Itchy eyes? Try one of these soothing options.
If you have itchy eyes–especially ones that flare up during pollen season–you could have allergies.
Pesky, sure. But fortunately, there are dozens of remedies out there. For milder cases, look for over-the-counter eye drops and antihistamines easily available at any drug store. For more severe allergy symptoms, talk to your doctor about prescription treatments. He or she can also rule out other serious conditions that could be causing your discomfort.
Before you head out on a shopping safari, read this guide to the best eye drops for allergies. If you have any questions, talk to your local pharmacist, says Mohamed A. Jalloh, PharmD, a spokesperson for the American Pharmacists Association.
Decongestant eye drops
“Decongestant eye drops are typically those that make your eyes look better,” says Sunil K. Saini, MD, a member of the American Academy of Allergy, Asthma, and Immunology and an allergist in Upland, California. “They shrink the blood vessels so you can’t see [redness].”

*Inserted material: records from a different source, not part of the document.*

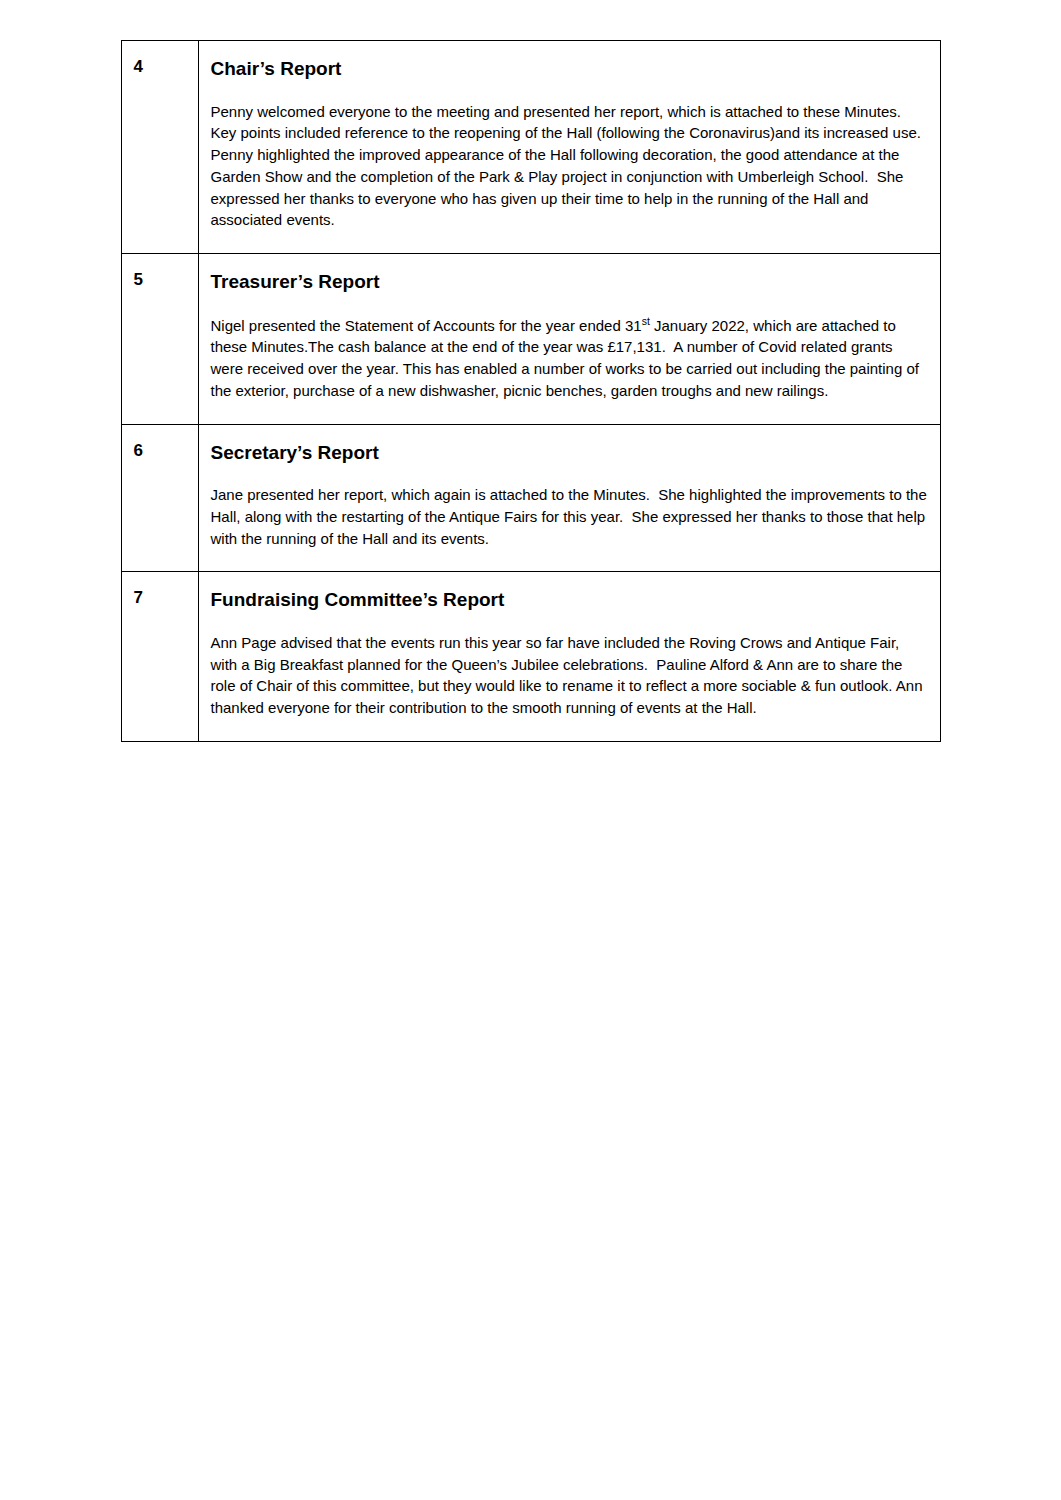| 4 | Chair’s Report Penny welcomed everyone to the meeting and presented her report, which is attached to these Minutes. Key points included reference to the reopening of the Hall (following the Coronavirus)and its increased use. Penny highlighted the improved appearance of the Hall following decoration, the good attendance at the Garden Show and the completion of the Park & Play project in conjunction with Umberleigh School. She expressed her thanks to everyone who has given up their time to help in the running of the Hall and associated events. |
| 5 | Treasurer’s Report Nigel presented the Statement of Accounts for the year ended 31 st January 2022, which are attached to these Minutes.The cash balance at the end of the year was £17,131. A number of Covid related grants were received over the year. This has enabled a number of works to be carried out including the painting of the exterior, purchase of a new dishwasher, picnic benches, garden troughs and new railings. |
| 6 | Secretary’s Report Jane presented her report, which again is attached to the Minutes. She highlighted the improvements to the Hall, along with the restarting of the Antique Fairs for this year. She expressed her thanks to those that help with the running of the Hall and its events. |
| 7 | Fundraising Committee’s Report Ann Page advised that the events run this year so far have included the Roving Crows and Antique Fair, with a Big Breakfast planned for the Queen’s Jubilee celebrations. Pauline Alford & Ann are to share the role of Chair of this committee, but they would like to rename it to reflect a more sociable & fun outlook. Ann thanked everyone for their contribution to the smooth running of events at the Hall. |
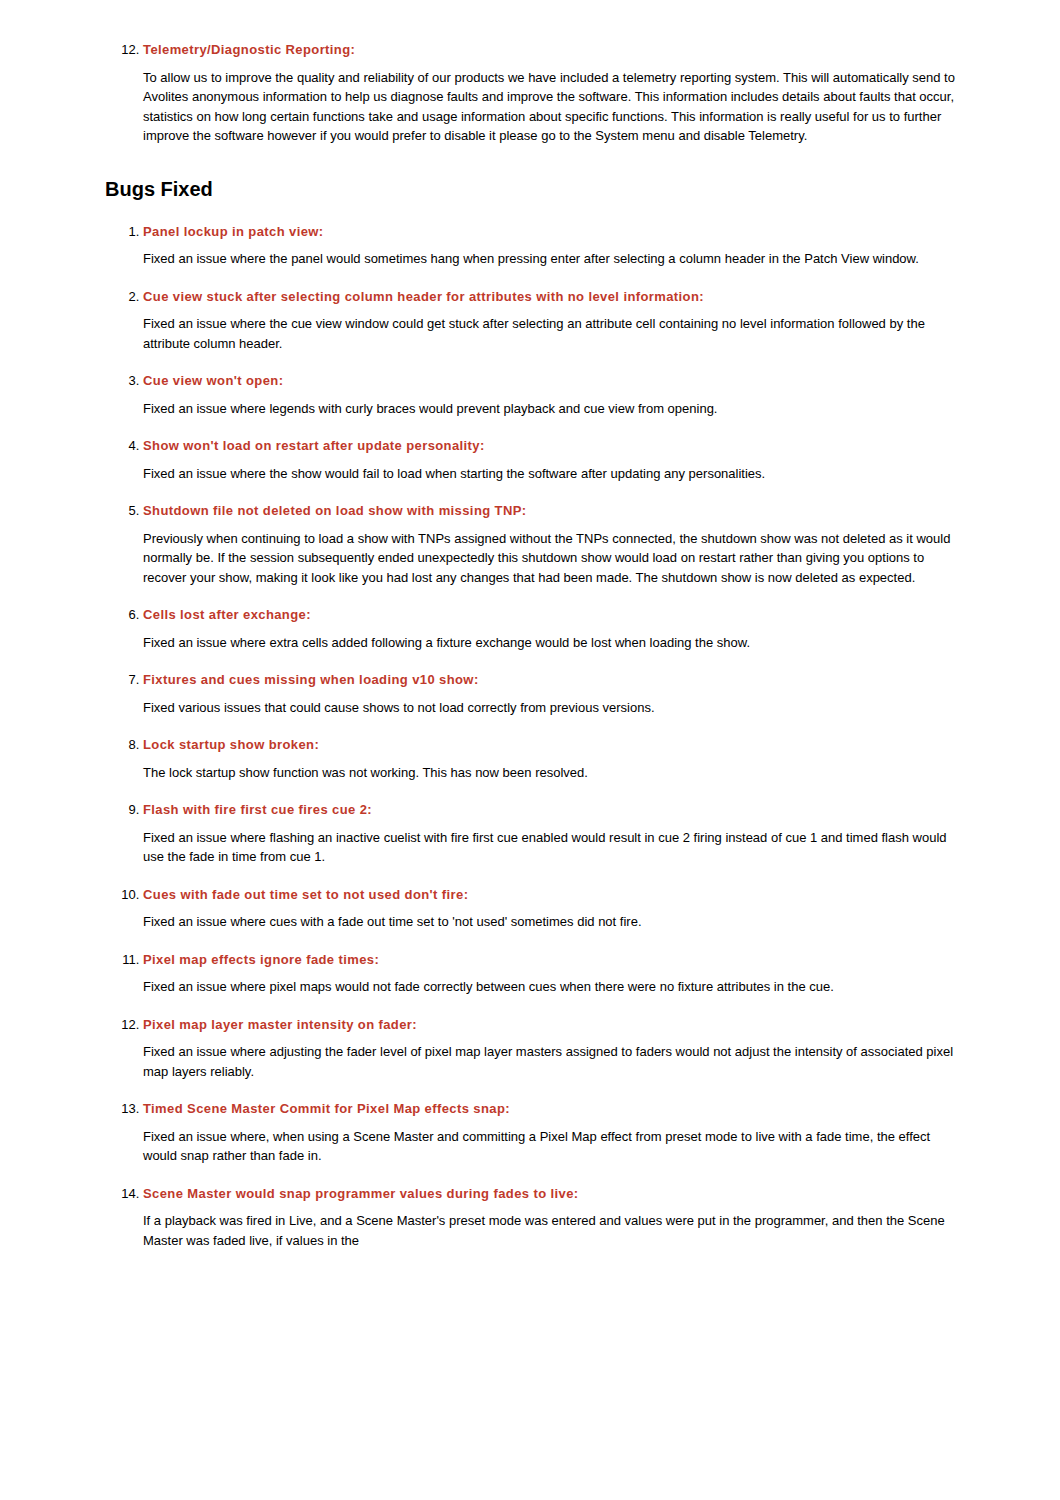Telemetry/Diagnostic Reporting: To allow us to improve the quality and reliability of our products we have included a telemetry reporting system. This will automatically send to Avolites anonymous information to help us diagnose faults and improve the software. This information includes details about faults that occur, statistics on how long certain functions take and usage information about specific functions. This information is really useful for us to further improve the software however if you would prefer to disable it please go to the System menu and disable Telemetry.
Bugs Fixed
Panel lockup in patch view: Fixed an issue where the panel would sometimes hang when pressing enter after selecting a column header in the Patch View window.
Cue view stuck after selecting column header for attributes with no level information: Fixed an issue where the cue view window could get stuck after selecting an attribute cell containing no level information followed by the attribute column header.
Cue view won't open: Fixed an issue where legends with curly braces would prevent playback and cue view from opening.
Show won't load on restart after update personality: Fixed an issue where the show would fail to load when starting the software after updating any personalities.
Shutdown file not deleted on load show with missing TNP: Previously when continuing to load a show with TNPs assigned without the TNPs connected, the shutdown show was not deleted as it would normally be. If the session subsequently ended unexpectedly this shutdown show would load on restart rather than giving you options to recover your show, making it look like you had lost any changes that had been made. The shutdown show is now deleted as expected.
Cells lost after exchange: Fixed an issue where extra cells added following a fixture exchange would be lost when loading the show.
Fixtures and cues missing when loading v10 show: Fixed various issues that could cause shows to not load correctly from previous versions.
Lock startup show broken: The lock startup show function was not working. This has now been resolved.
Flash with fire first cue fires cue 2: Fixed an issue where flashing an inactive cuelist with fire first cue enabled would result in cue 2 firing instead of cue 1 and timed flash would use the fade in time from cue 1.
Cues with fade out time set to not used don't fire: Fixed an issue where cues with a fade out time set to 'not used' sometimes did not fire.
Pixel map effects ignore fade times: Fixed an issue where pixel maps would not fade correctly between cues when there were no fixture attributes in the cue.
Pixel map layer master intensity on fader: Fixed an issue where adjusting the fader level of pixel map layer masters assigned to faders would not adjust the intensity of associated pixel map layers reliably.
Timed Scene Master Commit for Pixel Map effects snap: Fixed an issue where, when using a Scene Master and committing a Pixel Map effect from preset mode to live with a fade time, the effect would snap rather than fade in.
Scene Master would snap programmer values during fades to live: If a playback was fired in Live, and a Scene Master's preset mode was entered and values were put in the programmer, and then the Scene Master was faded live, if values in the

Decongestant eye drops are available over the counter and include common brands such as AK-Con, Vasocon, Visine, and Albalon. There are also many generic versions. Look for the active ingredient naphazoline.
But there’s a big note of caution here: Many of these drops are combination products that also contain so-called “redness relievers,” which may end up doing more harm than good. “If you overuse them, your eyes become dependent,” says Dr. Saini. You can end up with near-constant red eyes if you stop using the drops.
Doctors often recommend starting your allergy-treatment odyssey with artificial tears. You can find generic versions at your local drug store or brand names like Systane on Amazon.
“Sometimes putting a lubricant in your eye can wash away the allergen so you feel better,” says Jules Winokur, MD, an ophthalmologist with Lenox Hill Hospital in New York City.
Artificial tears are thicker and more soothing than saline washes, which can also flush out irritants.
Try putting the tears in the fridge before using them, Dr. Winokur says. “It’s like an instant compress.”
Antihistamine eye drops
Your eyes react to allergens the same way your nasal passages do: by releasing compounds called histamines to counter the foreign invaders. It’s those histamines that produce the allergy symptoms, explains Jalloh, who is also an assistant professor at Touro University California College of Pharmacy.
Eye drops containing antihistamines can thwart that response–but read the label closely before buying. Prescription versions, like Optivar and Emadine, contain only an antihistamine, but many store-bought antihistamine eye drops also contain a decongestant to temporarily erase redness. Only use these for short periods of time. Well-known brands are Opcon-A and Naphcon-A.
Anti-inflammatory allergy eye drops
Nonsteroidal anti-inflammatory eye drops are usually stronger than antihistamines and typically only used for severe allergies and for a short period of time, says Dr. Saini. One–ketorolac–is approved for itchy eyes; it’s the active ingredient in prescription eye drops Acular LS and Acuvail.
Prescription steroid eye drops–like Alrex and Lotemax–may also help more severe cases.
“These [prescriptions] should be written by an eye doctor who should also make sure nothing else is going on,” Dr. Winokur cautions.
Mast cell stabilizers
Mast cell stabilizers like Alamast, Crolom, Alomide, and Alocril can stop allergy symptoms before they start. Most are available over the counter.
“The mast cells are sometimes called allergic cells,” says Dr. Saini. “They release the histamines that give us the symptoms. A mast cell stabilizer inhibits them from releasing [histamines].”
Ketotifen (the main ingredient in mast cell stabilizers Alaway and Zaditor) has become the go-to drug for many ophthalmologists and allergists. “That’s probably the most effective of over-the-counter eye drops,” Dr. Saini says.
Mast cell stabilizer eye drops often also contain an antihistamine. “You’re basically attacking the allergy in more than one way, which I think can be helpful,” Dr. Winokur says.
Finding the best allergy eye drops for you can take a bit of trial and error. “Usually you try things and see if it works and then move on rather than hitting them all at once,” Dr. Winokur says. Consult your doctor to make sure the problem really is allergies, however. “You want to make sure red eye is not due to something more serious. You don’t want to treat it forever using eye drops.”